> **Exercise prompt**:
Please find the lines in the following records that hold "property", and copy them.

────────────────────────────────────────

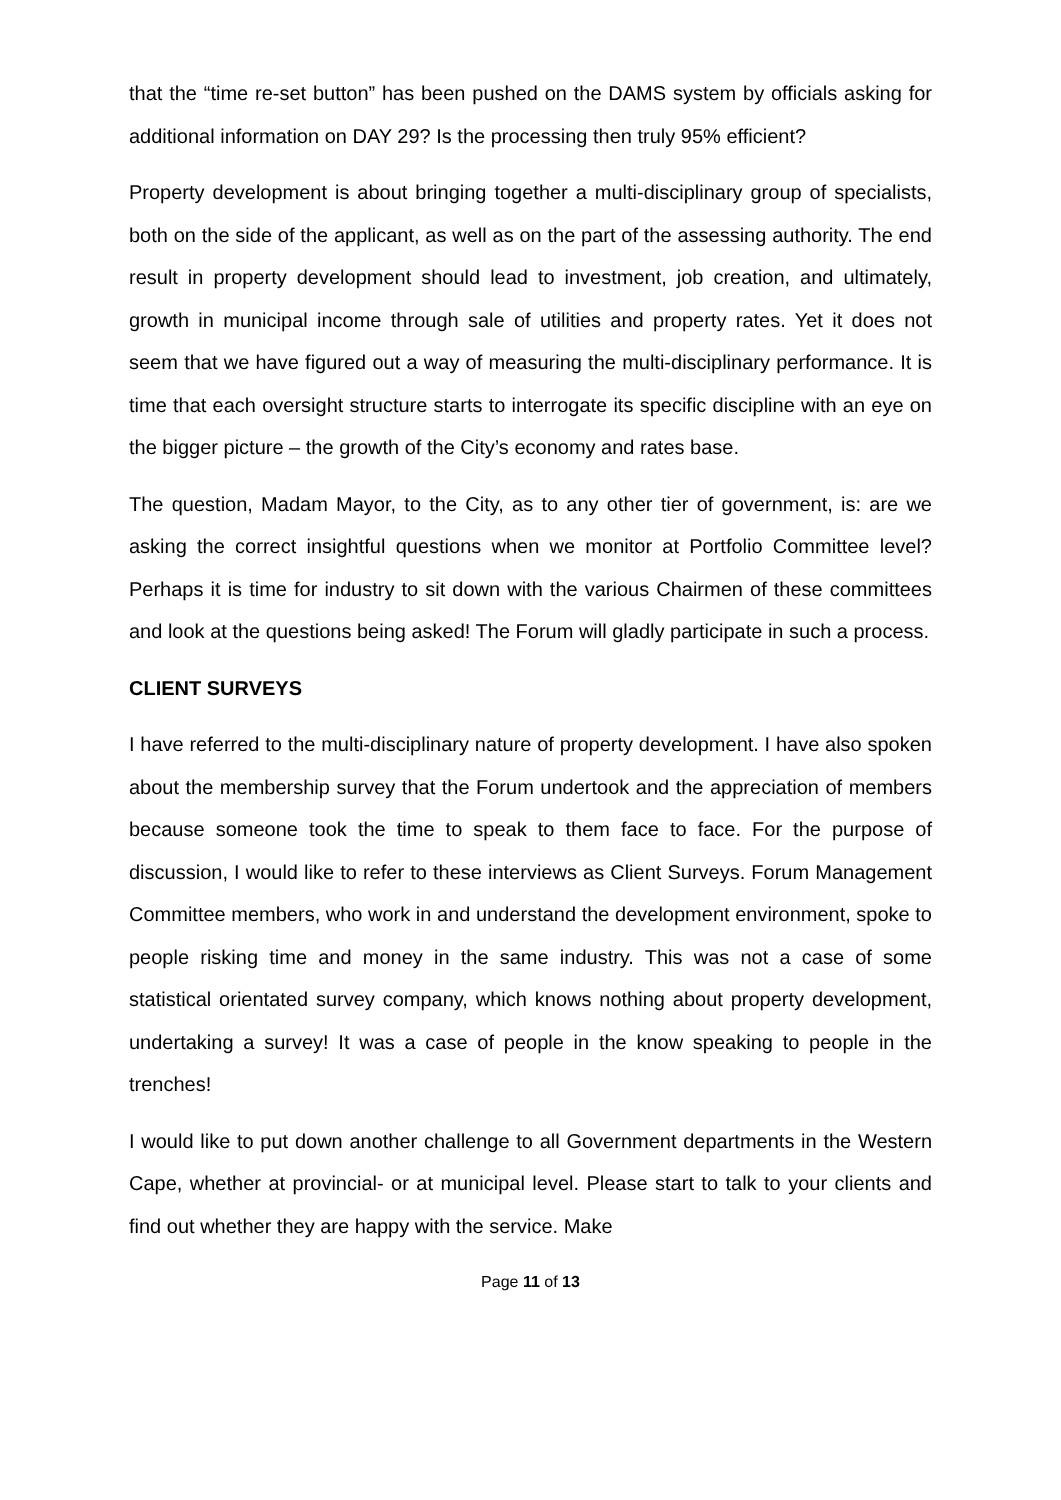that the “time re-set button” has been pushed on the DAMS system by officials asking for additional information on DAY 29? Is the processing then truly 95% efficient?
Property development is about bringing together a multi-disciplinary group of specialists, both on the side of the applicant, as well as on the part of the assessing authority. The end result in property development should lead to investment, job creation, and ultimately, growth in municipal income through sale of utilities and property rates. Yet it does not seem that we have figured out a way of measuring the multi-disciplinary performance. It is time that each oversight structure starts to interrogate its specific discipline with an eye on the bigger picture – the growth of the City’s economy and rates base.
The question, Madam Mayor, to the City, as to any other tier of government, is: are we asking the correct insightful questions when we monitor at Portfolio Committee level? Perhaps it is time for industry to sit down with the various Chairmen of these committees and look at the questions being asked! The Forum will gladly participate in such a process.
CLIENT SURVEYS
I have referred to the multi-disciplinary nature of property development. I have also spoken about the membership survey that the Forum undertook and the appreciation of members because someone took the time to speak to them face to face. For the purpose of discussion, I would like to refer to these interviews as Client Surveys. Forum Management Committee members, who work in and understand the development environment, spoke to people risking time and money in the same industry. This was not a case of some statistical orientated survey company, which knows nothing about property development, undertaking a survey! It was a case of people in the know speaking to people in the trenches!
I would like to put down another challenge to all Government departments in the Western Cape, whether at provincial- or at municipal level. Please start to talk to your clients and find out whether they are happy with the service. Make
Page 11 of 13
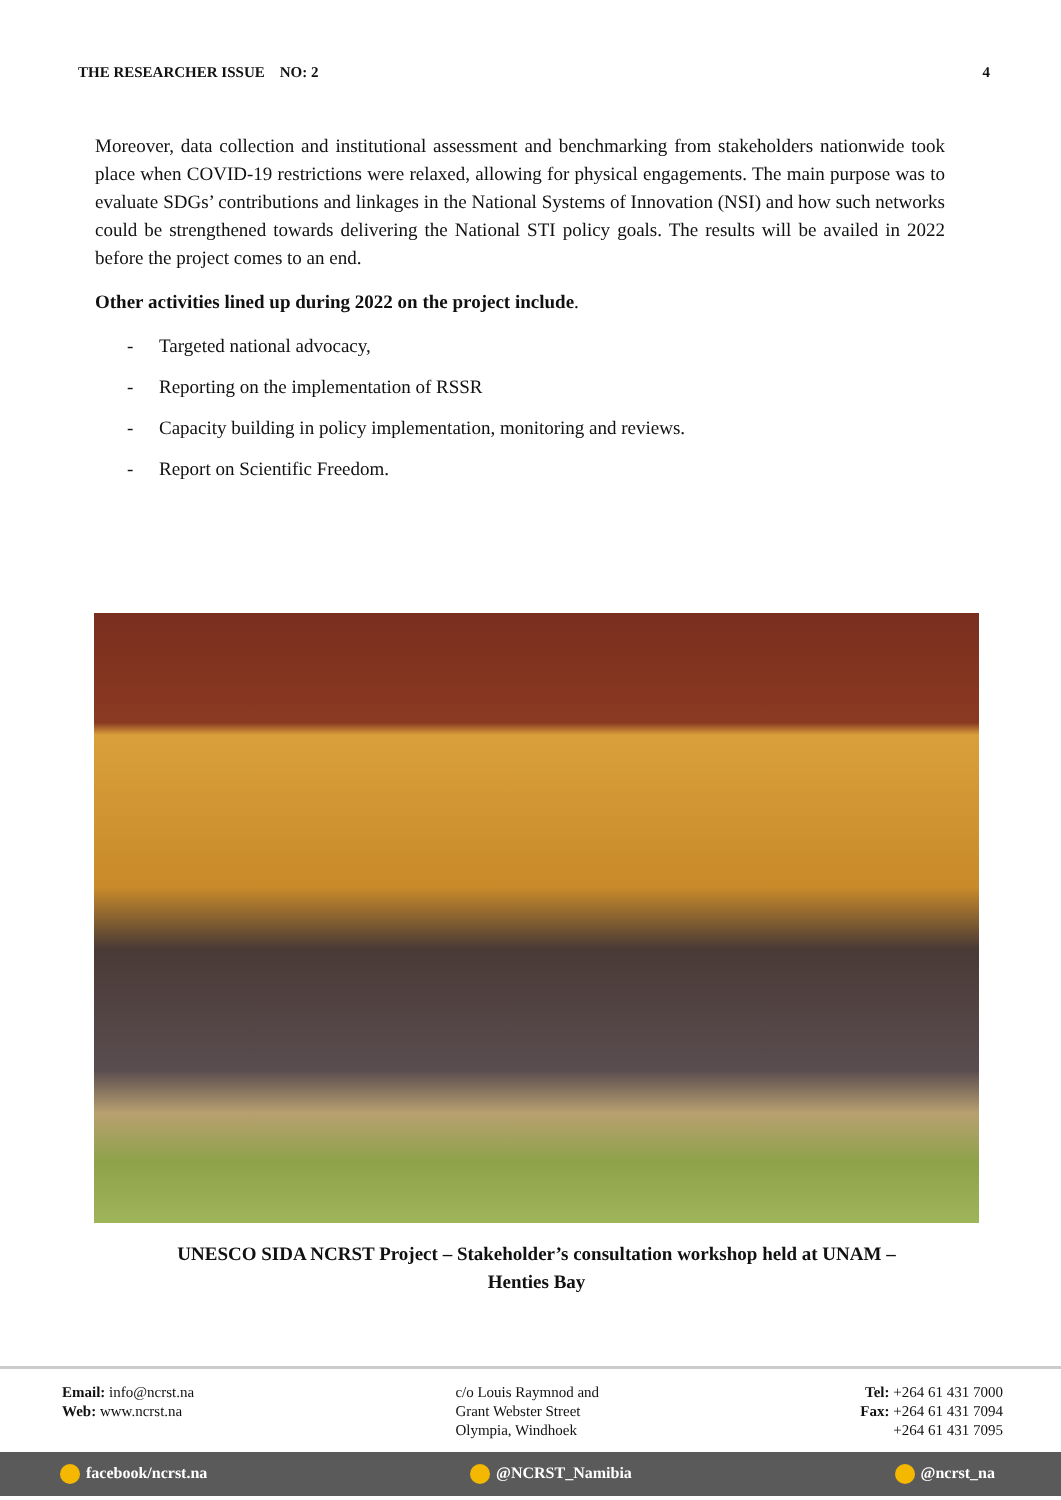THE RESEARCHER ISSUE NO: 2 4
Moreover, data collection and institutional assessment and benchmarking from stakeholders nationwide took place when COVID-19 restrictions were relaxed, allowing for physical engagements. The main purpose was to evaluate SDGs’ contributions and linkages in the National Systems of Innovation (NSI) and how such networks could be strengthened towards delivering the National STI policy goals. The results will be availed in 2022 before the project comes to an end.
Other activities lined up during 2022 on the project include.
- Targeted national advocacy,
- Reporting on the implementation of RSSR
- Capacity building in policy implementation, monitoring and reviews.
- Report on Scientific Freedom.
UNESCO SIDA NCRST Project – Stakeholder’s consultation workshop held at UNAM –
Henties Bay
Email: info@ncrst.na
Web: www.ncrst.na
c/o Louis Raymnod and
Grant Webster Street
Olympia, Windhoek
Tel: +264 61 431 7000
Fax: +264 61 431 7094
+264 61 431 7095
facebook/ncrst.na @NCRST_Namibia @ncrst_na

────────────────────────────────────────

> **Exercise result**:
Property development is about bringing together a multi-disciplinary group of specialists, both on the side of the applicant, as well as on the part of the assessing authority. The end result in property development should lead to investment, job creation, and ultimately, growth in municipal income through sale of utilities and property rates. Yet it does not seem that we have figured out a way of measuring the multi-disciplinary performance. It is time that each oversight structure starts to interrogate its specific discipline with an eye on the bigger picture – the growth of the City’s economy and rates base.
I have referred to the multi-disciplinary nature of property development. I have also spoken about the membership survey that the Forum undertook and the appreciation of members because someone took the time to speak to them face to face. For the purpose of discussion, I would like to refer to these interviews as Client Surveys. Forum Management Committee members, who work in and understand the development environment, spoke to people risking time and money in the same industry. This was not a case of some statistical orientated survey company, which knows nothing about property development, undertaking a survey! It was a case of people in the know speaking to people in the trenches!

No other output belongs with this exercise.